Records for the exercise Block Start
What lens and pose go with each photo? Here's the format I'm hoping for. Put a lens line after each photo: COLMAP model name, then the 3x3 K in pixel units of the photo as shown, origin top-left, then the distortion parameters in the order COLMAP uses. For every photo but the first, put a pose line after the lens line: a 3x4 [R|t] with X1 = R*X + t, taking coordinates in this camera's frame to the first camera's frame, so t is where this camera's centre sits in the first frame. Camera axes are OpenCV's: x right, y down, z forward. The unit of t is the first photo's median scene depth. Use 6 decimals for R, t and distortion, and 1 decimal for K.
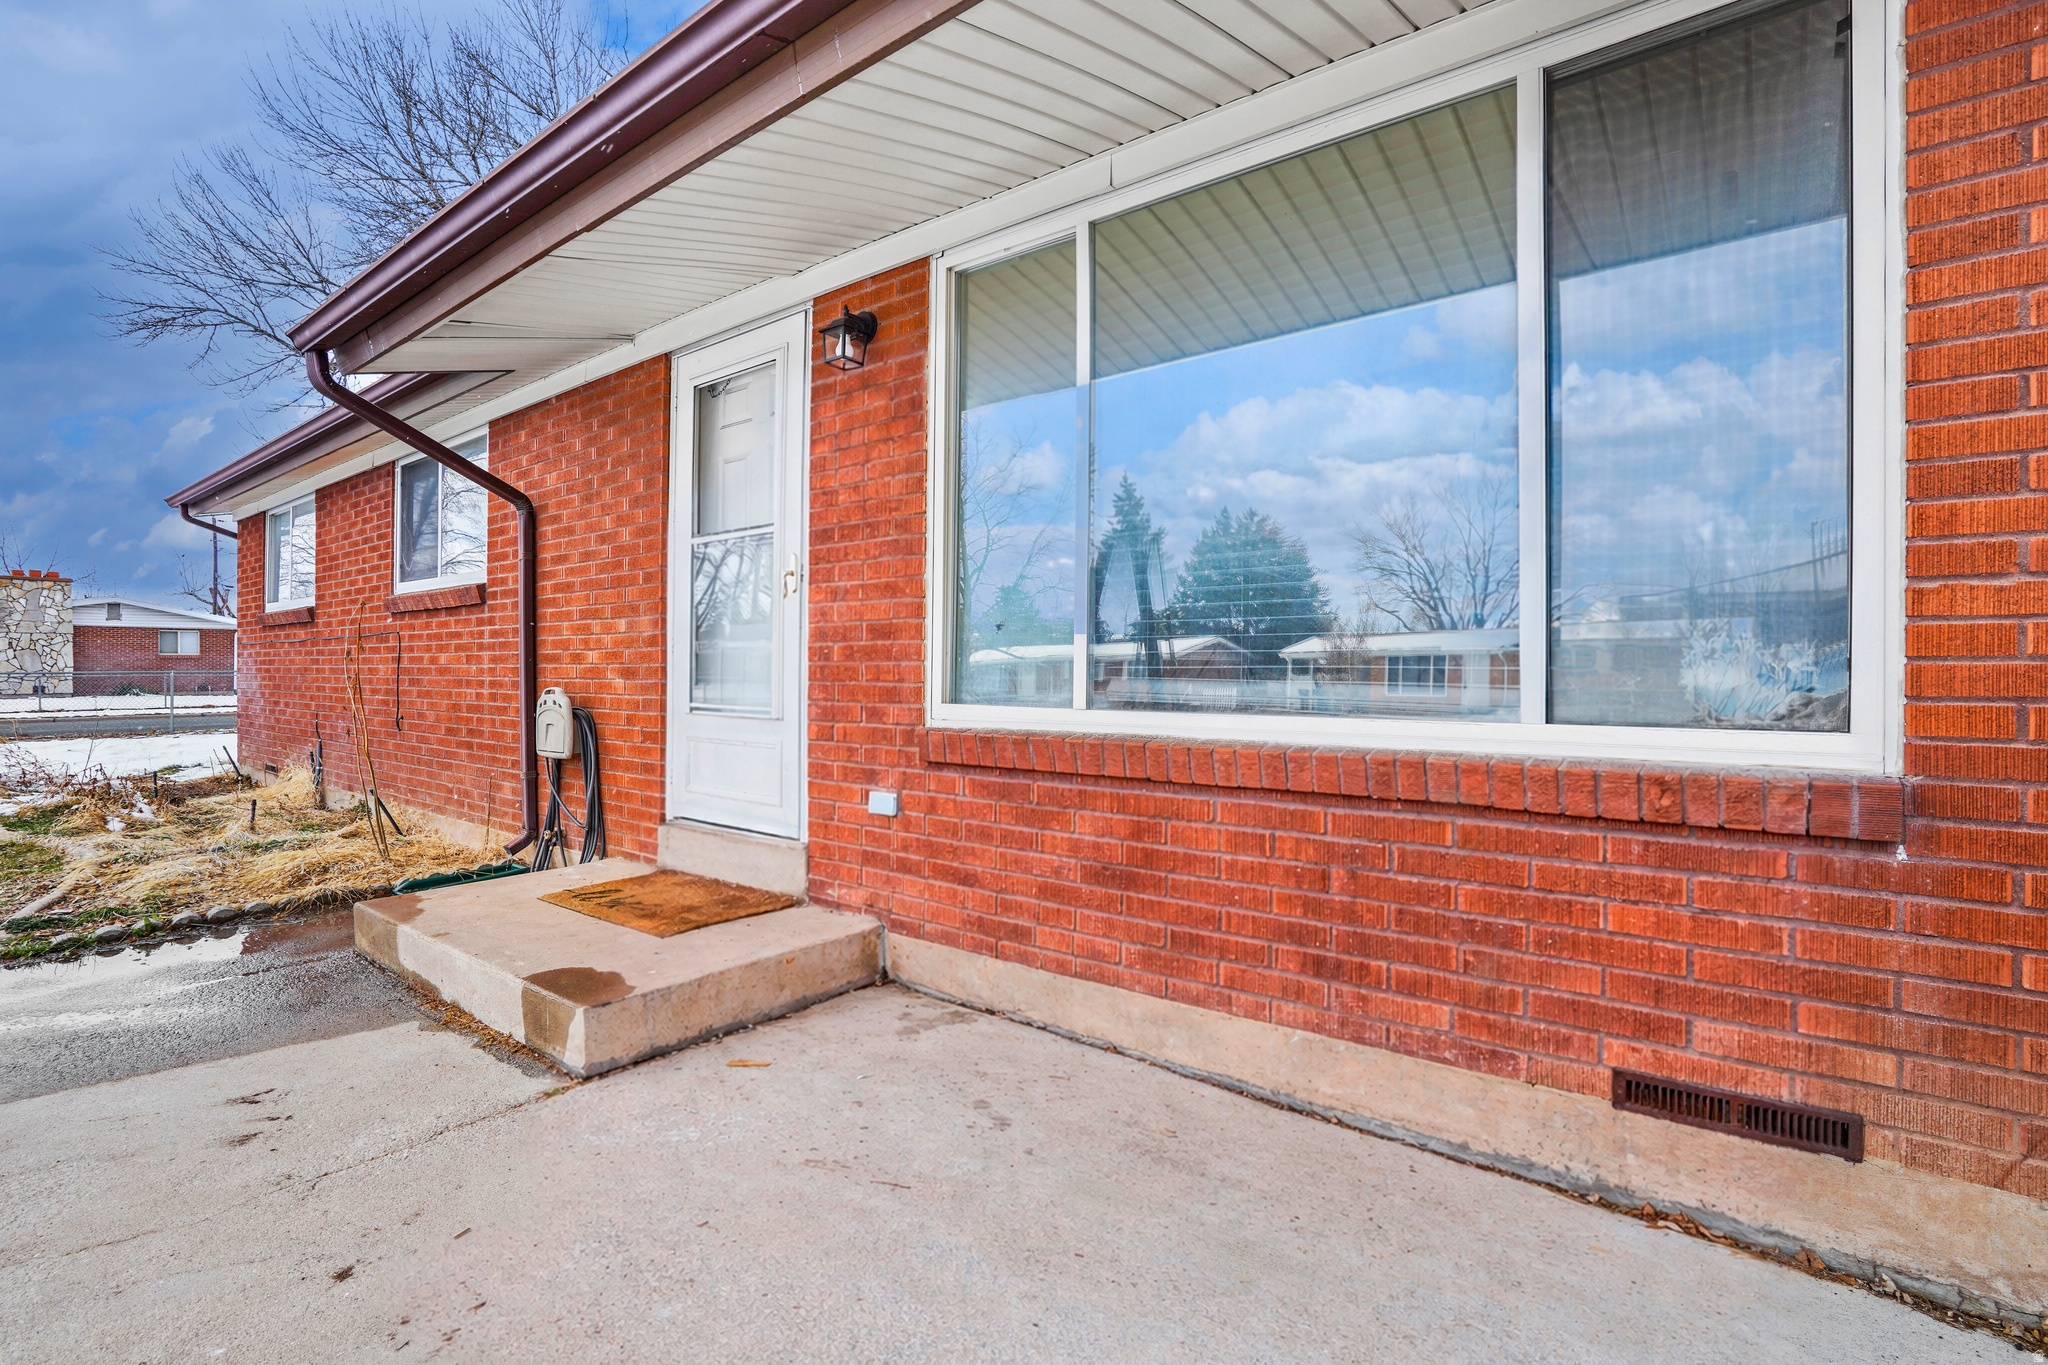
lens RADIAL K [[976.1, 0, 1002.7], [0, 976.1, 678.1], [0, 0, 1]] dist [-0.073605, 0.035951]
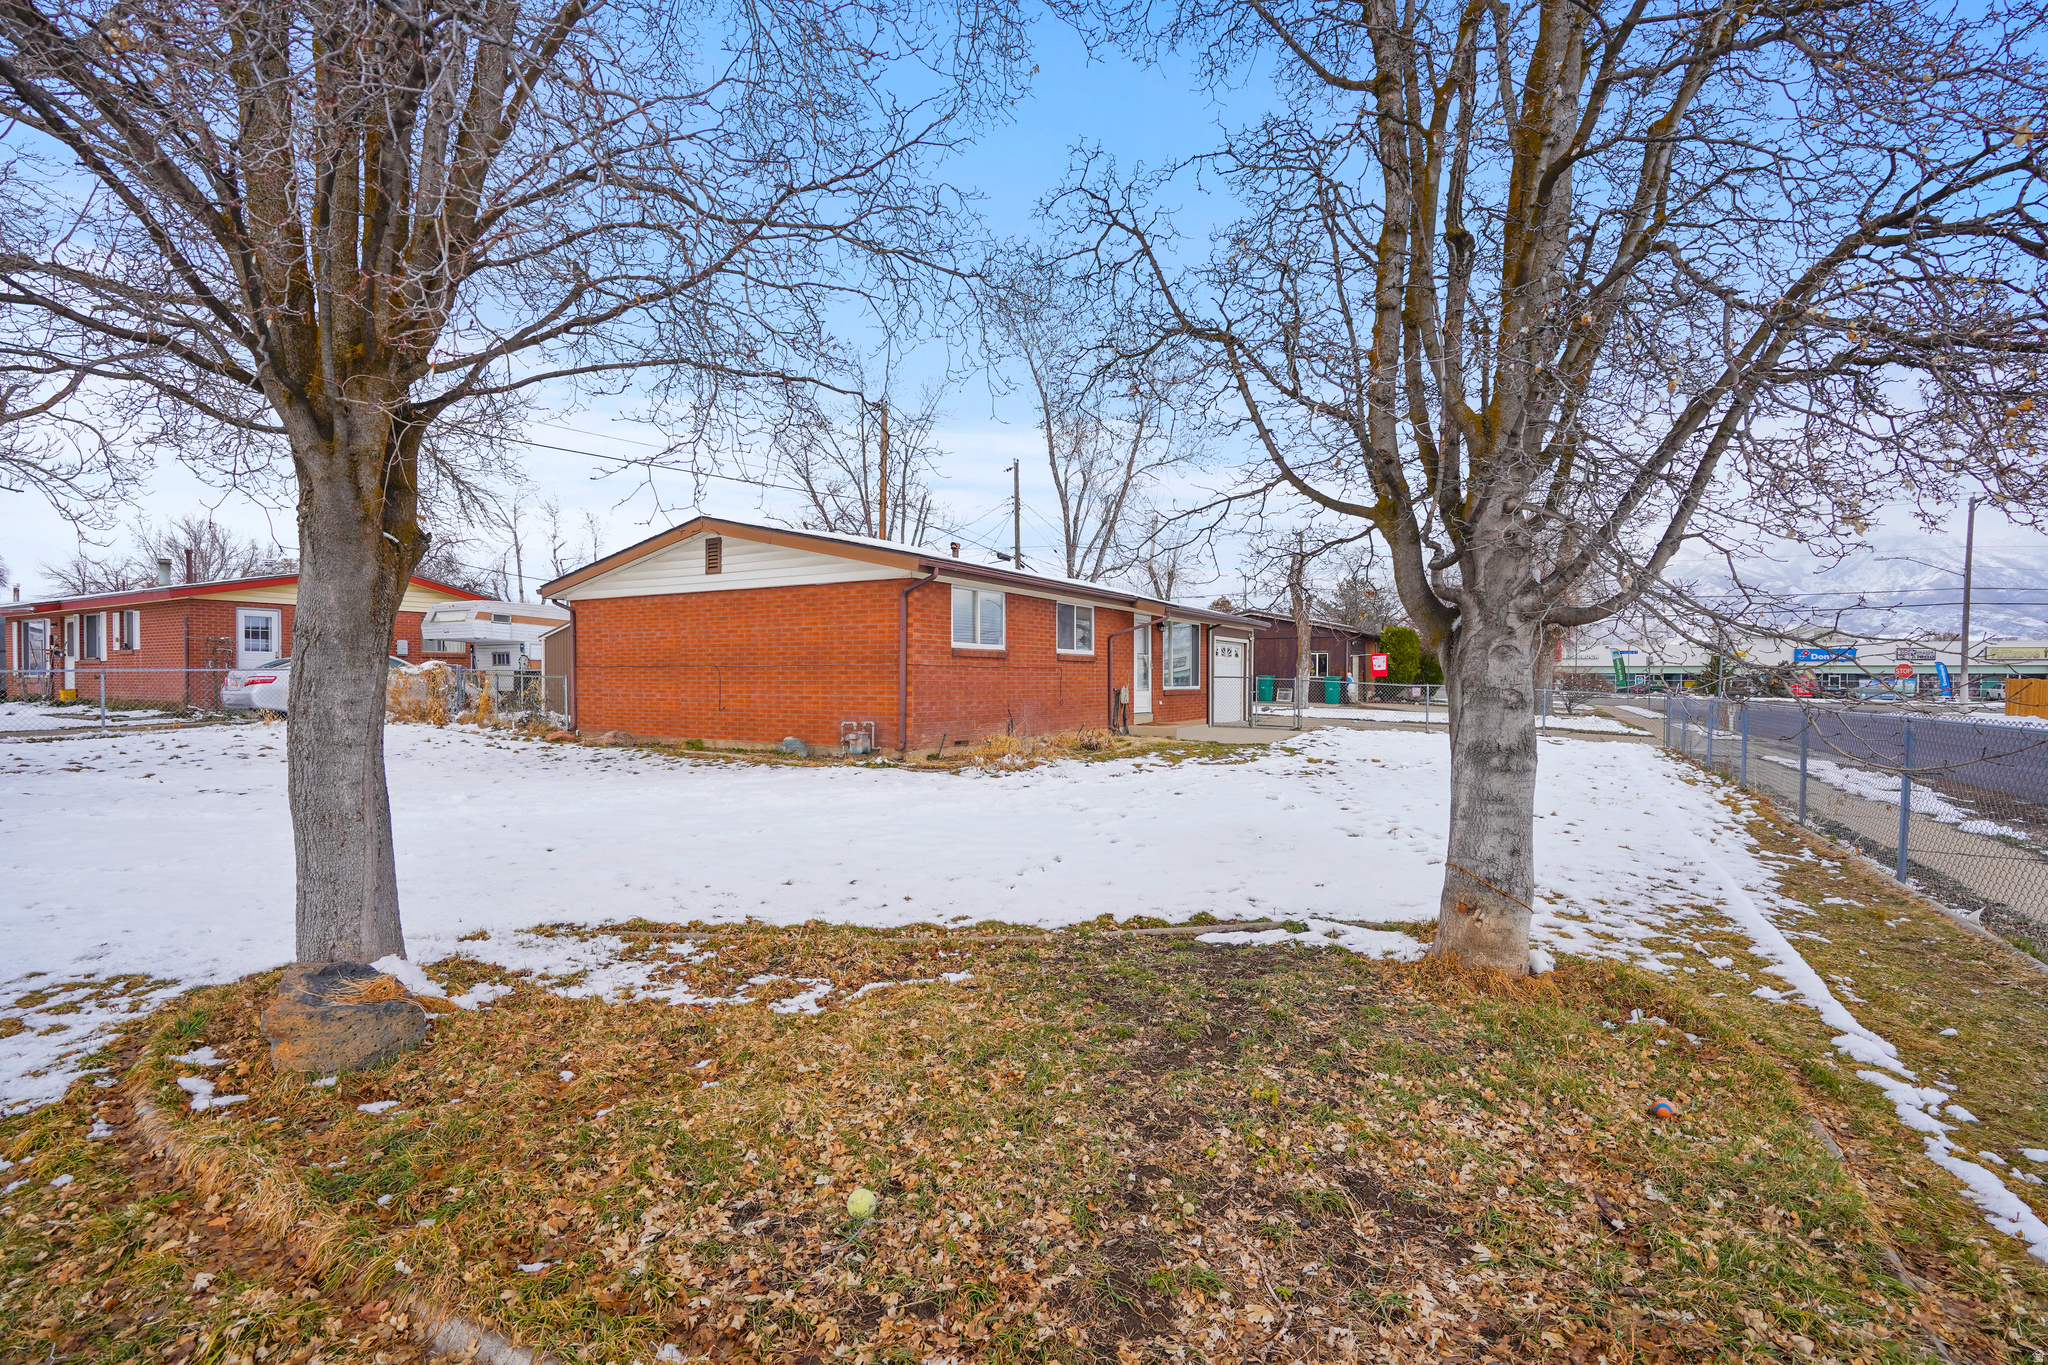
lens RADIAL K [[965.1, 0, 1019.2], [0, 965.1, 699.8], [0, 0, 1]] dist [-0.058153, 0.024651]
pose [[-0.169725, -0.014388, 0.985386, -2.980784], [0.019184, 0.999656, 0.017901, -0.009973], [-0.985305, 0.021942, -0.169391, 1.445913]]
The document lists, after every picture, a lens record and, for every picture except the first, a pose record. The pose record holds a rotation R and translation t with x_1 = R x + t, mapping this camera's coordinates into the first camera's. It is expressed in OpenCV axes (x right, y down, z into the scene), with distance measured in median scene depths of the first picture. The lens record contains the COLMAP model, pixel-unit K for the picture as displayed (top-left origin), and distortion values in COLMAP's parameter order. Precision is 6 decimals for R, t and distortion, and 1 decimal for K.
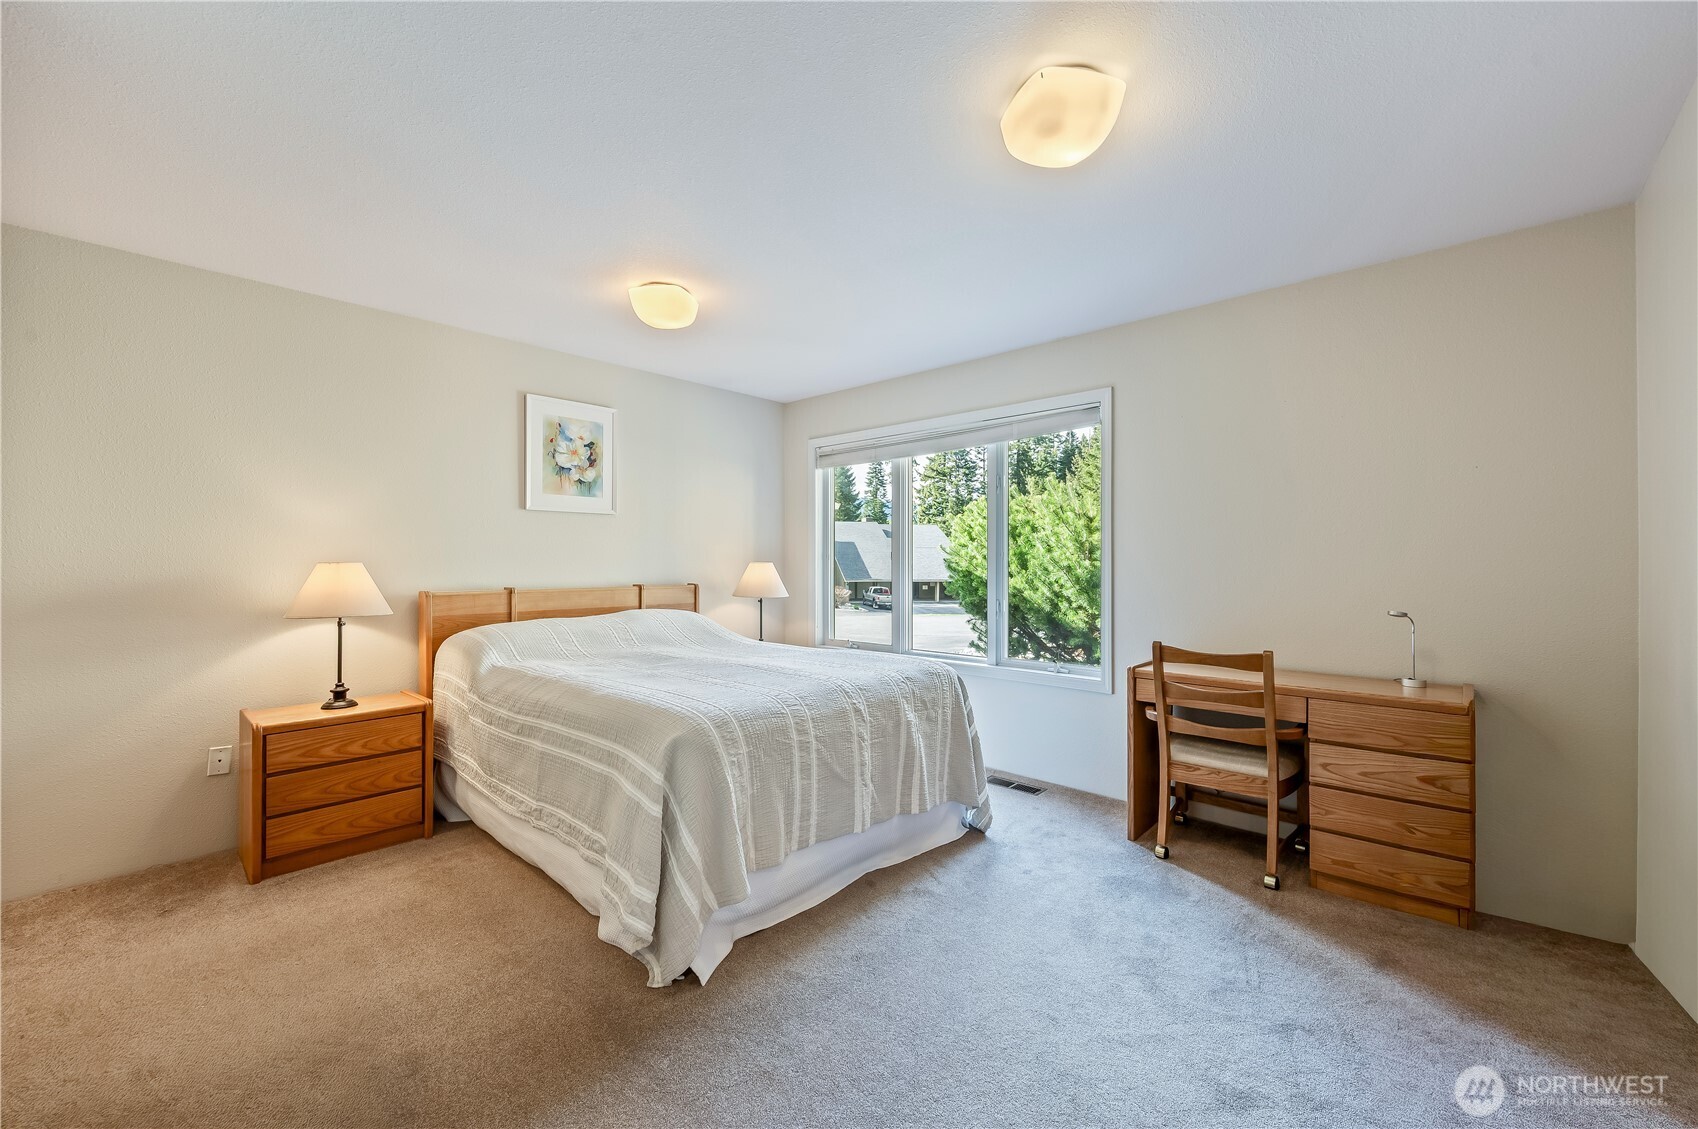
Records for the exercise Block End
- _Description of the task_:
Your response should reproduce the entire listing verbatim, minus the pictures.

- _Output for this exercise_:
What lens and pose go with each photo? Here's the format I'm hoping for. Put a lens line after each photo: COLMAP model name, then the 3x3 K in pixel units of the photo as shown, origin top-left, then the distortion parameters in the order COLMAP uses. For every photo but the first, put a pose line after the lens line: a 3x4 [R|t] with X1 = R*X + t, taking coordinates in this camera's frame to the first camera's frame, so t is where this camera's centre sits in the first frame. Camera axes are OpenCV's: x right, y down, z forward. The unit of t is the first photo's median scene depth. Use 6 decimals for R, t and distortion, and 1 decimal for K.
lens RADIAL K [[976.1, 0, 1002.7], [0, 976.1, 678.1], [0, 0, 1]] dist [-0.073605, 0.035951]
lens RADIAL K [[965.1, 0, 1019.2], [0, 965.1, 699.8], [0, 0, 1]] dist [-0.058153, 0.024651]
pose [[-0.169725, -0.014388, 0.985386, -2.980784], [0.019184, 0.999656, 0.017901, -0.009973], [-0.985305, 0.021942, -0.169391, 1.445913]]
The document lists, after every picture, a lens record and, for every picture except the first, a pose record. The pose record holds a rotation R and translation t with x_1 = R x + t, mapping this camera's coordinates into the first camera's. It is expressed in OpenCV axes (x right, y down, z into the scene), with distance measured in median scene depths of the first picture. The lens record contains the COLMAP model, pixel-unit K for the picture as displayed (top-left origin), and distortion values in COLMAP's parameter order. Precision is 6 decimals for R, t and distortion, and 1 decimal for K.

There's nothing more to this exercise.